Das also pointed out a flaw in the study's methodology: the severity of depression was not consistent across all dosing groups and there were significantly fewer severely depressed people in the high-dose group.

Whatever the technicalities, the trial does show that psilocybin can act rapidly on depression (a strength compared to traditional antidepressants like SSRIs, which can take up to two months of dosages to work) while also giving hope to 2.7 million people in the UK living with treatment-resistant depression.

This study could also with paving the way for psychedelic treatments to reach more common medical use. The investigation was a Phase 2 trial which will be followed up by a Phase 3 trial which will provide the evidence for US Food and Drug Administration (FDA) approval allowing psilocbyin to be developed as a legal drug for the treatment of depression by the pharmaceutical industry.
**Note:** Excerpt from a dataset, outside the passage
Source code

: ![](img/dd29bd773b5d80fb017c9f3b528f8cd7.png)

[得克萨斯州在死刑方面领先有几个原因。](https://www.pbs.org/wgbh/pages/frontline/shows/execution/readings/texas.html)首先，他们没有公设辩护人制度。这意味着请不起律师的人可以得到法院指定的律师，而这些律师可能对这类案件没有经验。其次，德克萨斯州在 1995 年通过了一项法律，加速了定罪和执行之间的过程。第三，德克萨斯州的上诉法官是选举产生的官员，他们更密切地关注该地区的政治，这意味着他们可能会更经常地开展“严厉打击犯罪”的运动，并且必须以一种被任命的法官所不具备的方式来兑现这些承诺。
Research suggests that psilocybin may be helpful for mental health treatment due to the fact that it increases brain connectivity when ingested and for several weeks after use. Depression and stress have been shown to decrease synaptic connections between brain cells.

Elsewhere, shrooms are being explored for the treatment of problem drinking and eating disorders and are even being tested to tackle smoking addiction.